The group argued that social, behavioral and economic research sheds light on U.S. demographic trends, criminal behaviors, decision-making processes crucial to military and national security operations, among other things.
“Simply put, we need all scientists and scientific disciplines working -- alone and together -- to advance our knowledge base,” the group said. “Allocating federal investments competitively through scientific merit review is the very process that has led this country to be a world leader in science.”
But the past few months have been filled with setbacks for science advocates.
Earlier this month, NASA launched its final space shuttle mission after its 30-year program ended, leaving Russia’s space capsules as the sole option for astronauts heading to and from the International Space Station.
The U.S. Energy Department announced earlier this year that it was shutting down by the end of September the Tevatron, the nation’s largest particle accelerator located outside of Chicago, because the agency could no longer count on the annual $35 million to keep it running until 2014.
Late last year, the oversight board of the National Science Foundation dropped out of a planned $875-million underground science lab in South Dakota, leaving the future of the Deep Underground Science and Engineering Laboratory (DUSEL) in doubt. The National Science Board rejected requests from the lab’s designers for more money after burning through the $19 million allocated.

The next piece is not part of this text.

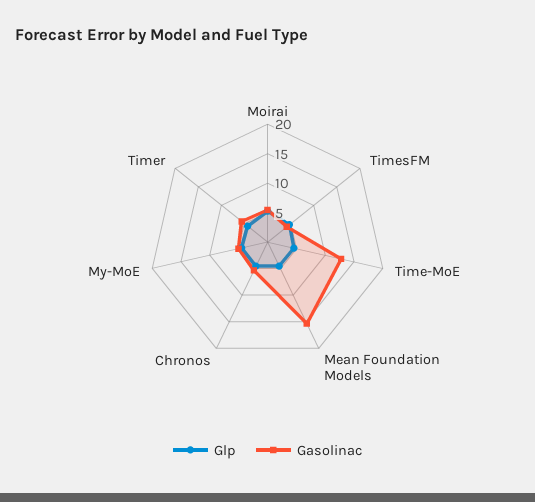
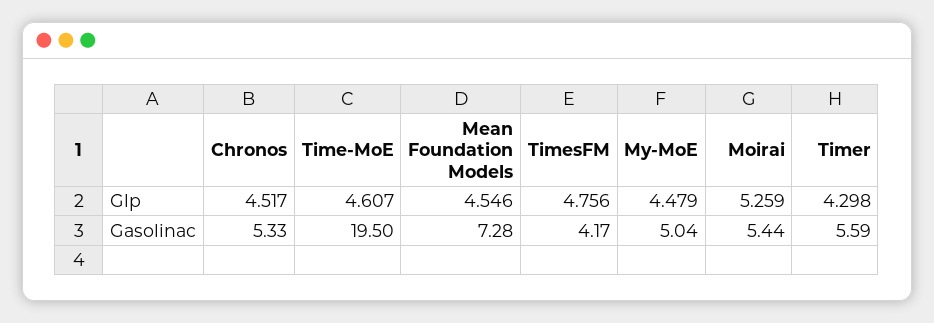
Gasolinac, Time-MoE: 12.5 -> 19.5
Gasolinac, Mean Foundation Models: 15 -> 7.28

And the board didn’t like its proposed role in the project that would have made the foundation part of a stewardship program to run the lab.
Last week, the House Appropriations Committee released its funding bill for Commerce, Justice and Science for the next fiscal year that begins Oct. 1. The bill eliminates funding for the James Webb Space Telescope, NASA’s next-generation space telescope which would be the successor to Hubble and is the space agency’s biggest post-shuttle project.
The committee says the project is billions of dollars over budget and plagued by poor management.
“This legislation includes funding for some of the most critical aspects of government,” House Appropriations Chairman Hal Rogers said in a statement. “However, given this time of fiscal crisis, it is also important that Congress make tough decisions to cut programs where necessary to give priority to programs with broad national reach that have the most benefit to the American people.”
Obama is now hoping new investments in science and technology will help create new jobs in an economy struggling to regain its footing after the worst recession in decades.
Last month, the White House launched a national effort called the Advanced Manufacturing Partnership that seeks to replaced shuttered steel mills with plants producing robotics, nanotechnology and other high-tech advances.
The $500 million initiative includes $70 million for a robotics initiative, $300 million for national security industries and $100 million for research and training to more quickly develop advanced materials at lower costs.
Some of the $500 million would come from existing allocations to government agencies, but other money would require approval by Congress, where the Republican-controlled House is more focused on cutting spending than approving new government initiatives.
The President’s Council of Advisors on Science and Technology hatched the idea for the initiative and warned in a report last month that U.S. leadership in manufacturing is at risk.
It said the United States has been losing research and development associated with manufacturing to other countries. Most importantly, the council noted, the United states is losing the manufacturing competition for products that were invented in the U.S., including laptop computers, flat panel displays and lithium ion batteries.